- **Aim of the task**: Copy out all lines of the listing below that hold "keep".

####

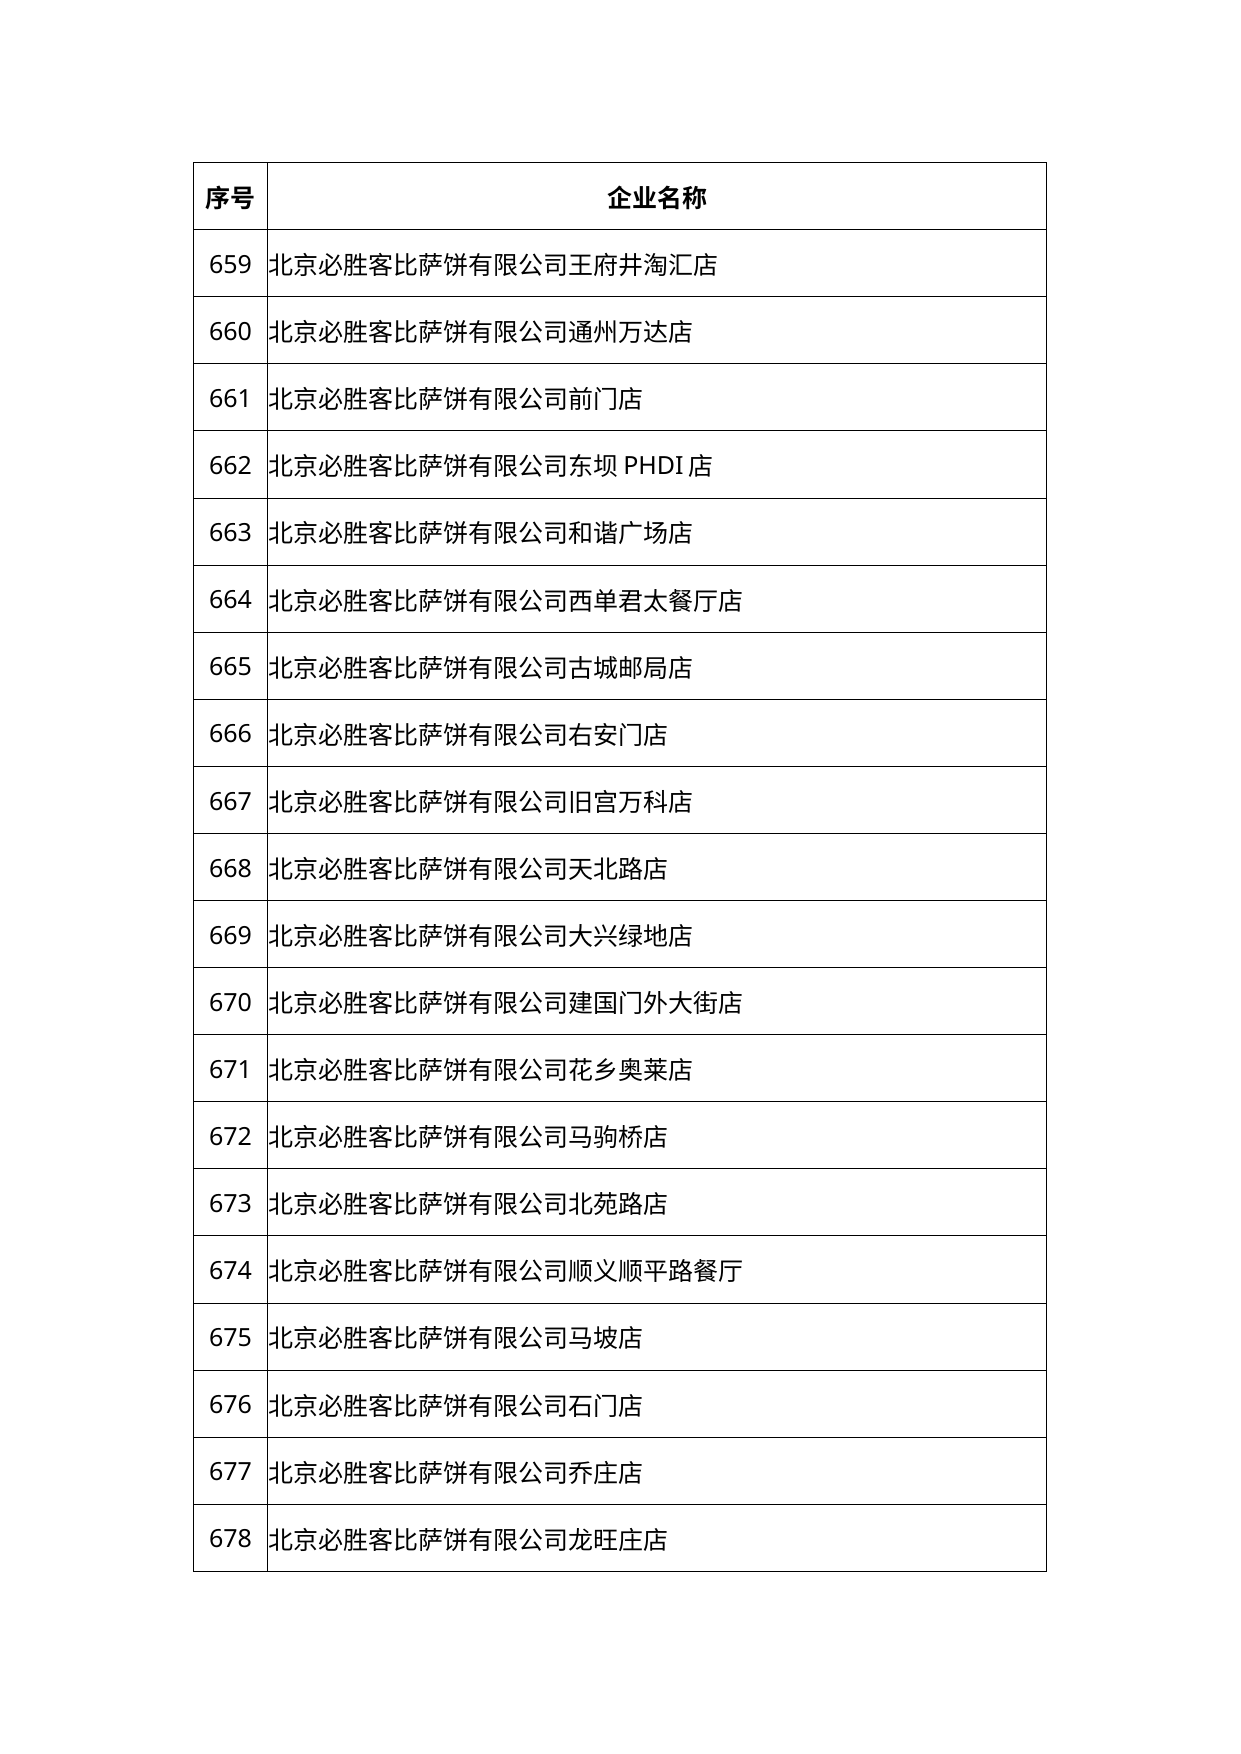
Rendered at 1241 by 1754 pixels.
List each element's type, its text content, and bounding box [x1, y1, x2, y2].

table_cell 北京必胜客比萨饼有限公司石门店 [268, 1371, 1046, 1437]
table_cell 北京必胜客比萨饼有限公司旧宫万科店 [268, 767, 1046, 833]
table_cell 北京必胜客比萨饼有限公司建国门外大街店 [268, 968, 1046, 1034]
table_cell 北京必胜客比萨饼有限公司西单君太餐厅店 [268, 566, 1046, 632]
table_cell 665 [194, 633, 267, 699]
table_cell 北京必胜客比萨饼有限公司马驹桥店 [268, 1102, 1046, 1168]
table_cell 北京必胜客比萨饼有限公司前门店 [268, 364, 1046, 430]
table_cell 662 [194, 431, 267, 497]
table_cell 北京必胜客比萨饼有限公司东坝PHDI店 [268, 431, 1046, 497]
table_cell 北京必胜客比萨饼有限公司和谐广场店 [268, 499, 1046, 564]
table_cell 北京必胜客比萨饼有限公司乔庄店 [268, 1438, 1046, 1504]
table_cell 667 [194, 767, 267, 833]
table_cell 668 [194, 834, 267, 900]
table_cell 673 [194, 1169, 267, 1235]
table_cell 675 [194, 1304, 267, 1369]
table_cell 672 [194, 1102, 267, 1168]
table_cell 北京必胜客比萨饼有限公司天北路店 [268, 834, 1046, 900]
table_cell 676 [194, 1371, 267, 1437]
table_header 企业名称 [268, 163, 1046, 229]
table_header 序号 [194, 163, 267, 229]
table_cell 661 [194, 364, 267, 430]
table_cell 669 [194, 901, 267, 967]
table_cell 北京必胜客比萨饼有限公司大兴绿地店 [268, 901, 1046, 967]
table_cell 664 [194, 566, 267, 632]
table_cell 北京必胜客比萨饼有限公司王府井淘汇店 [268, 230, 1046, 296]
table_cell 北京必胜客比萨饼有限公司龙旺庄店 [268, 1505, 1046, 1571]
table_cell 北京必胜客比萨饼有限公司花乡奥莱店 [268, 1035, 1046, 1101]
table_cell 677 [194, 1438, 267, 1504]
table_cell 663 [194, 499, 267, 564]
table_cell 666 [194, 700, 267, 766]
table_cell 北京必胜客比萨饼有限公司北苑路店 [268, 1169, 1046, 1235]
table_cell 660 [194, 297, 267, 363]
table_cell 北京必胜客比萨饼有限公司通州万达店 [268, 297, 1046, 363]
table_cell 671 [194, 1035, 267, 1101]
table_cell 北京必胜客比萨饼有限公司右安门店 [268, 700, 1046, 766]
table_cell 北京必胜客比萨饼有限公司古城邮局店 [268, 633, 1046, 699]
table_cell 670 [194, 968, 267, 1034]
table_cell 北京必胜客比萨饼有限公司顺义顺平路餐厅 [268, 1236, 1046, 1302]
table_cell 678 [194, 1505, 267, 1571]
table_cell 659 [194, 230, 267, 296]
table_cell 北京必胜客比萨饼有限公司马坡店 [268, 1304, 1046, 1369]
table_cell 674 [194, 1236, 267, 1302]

####

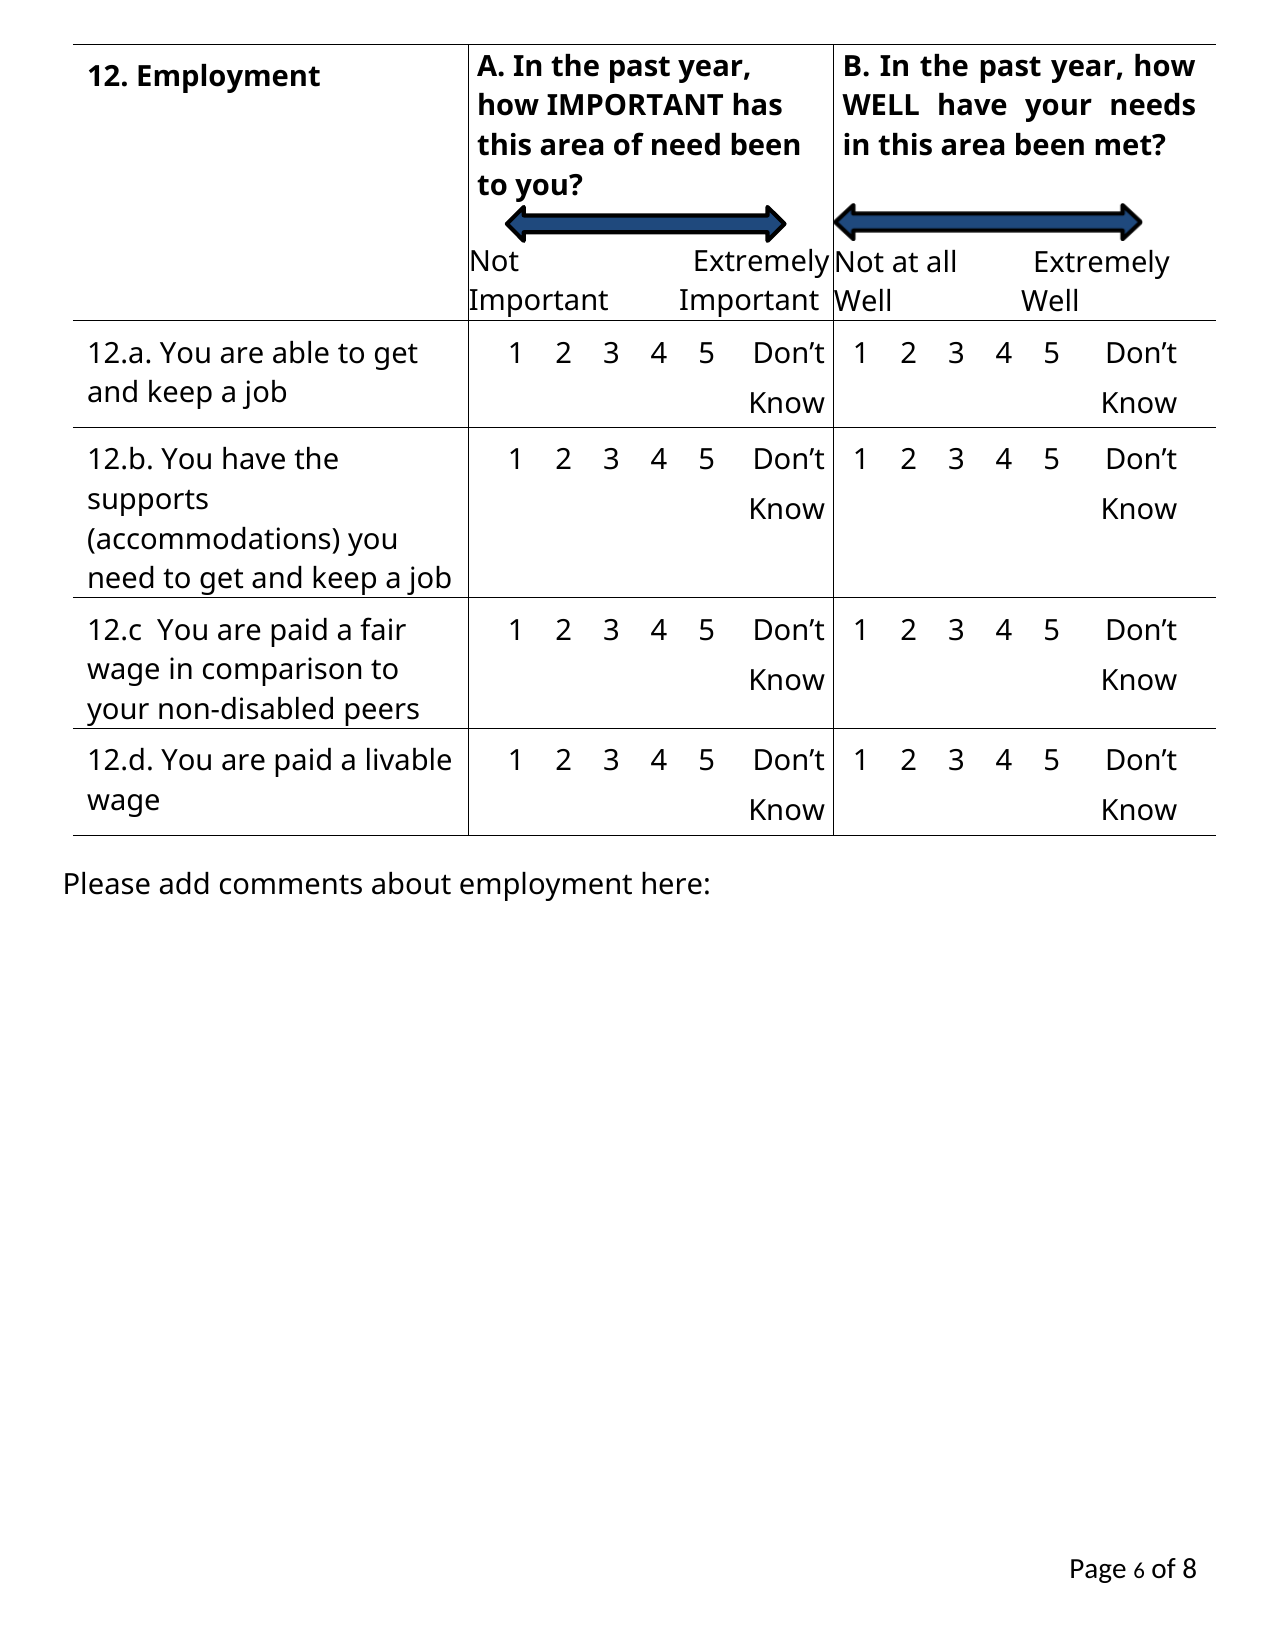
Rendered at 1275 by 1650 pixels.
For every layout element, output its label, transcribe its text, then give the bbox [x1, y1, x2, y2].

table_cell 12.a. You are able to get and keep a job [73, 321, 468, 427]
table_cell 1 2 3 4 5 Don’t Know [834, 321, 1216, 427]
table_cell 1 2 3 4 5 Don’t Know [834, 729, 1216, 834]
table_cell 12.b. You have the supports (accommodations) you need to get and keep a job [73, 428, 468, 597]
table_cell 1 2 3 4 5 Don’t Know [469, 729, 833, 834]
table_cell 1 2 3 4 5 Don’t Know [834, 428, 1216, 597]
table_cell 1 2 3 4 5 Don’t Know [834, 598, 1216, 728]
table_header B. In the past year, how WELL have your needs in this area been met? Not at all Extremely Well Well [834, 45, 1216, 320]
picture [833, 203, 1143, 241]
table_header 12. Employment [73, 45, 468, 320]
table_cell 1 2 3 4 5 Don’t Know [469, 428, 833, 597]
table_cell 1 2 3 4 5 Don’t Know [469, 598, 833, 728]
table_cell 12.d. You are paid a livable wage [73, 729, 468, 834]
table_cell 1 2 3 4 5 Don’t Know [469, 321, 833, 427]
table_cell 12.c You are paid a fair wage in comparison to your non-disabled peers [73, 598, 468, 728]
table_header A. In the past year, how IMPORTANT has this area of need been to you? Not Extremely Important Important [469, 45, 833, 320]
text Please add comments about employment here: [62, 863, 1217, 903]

####

- **Answer space**:
table_cell 12.a. You are able to get and keep a job [73, 321, 468, 427]
table_cell 12.b. You have the supports (accommodations) you need to get and keep a job [73, 428, 468, 597]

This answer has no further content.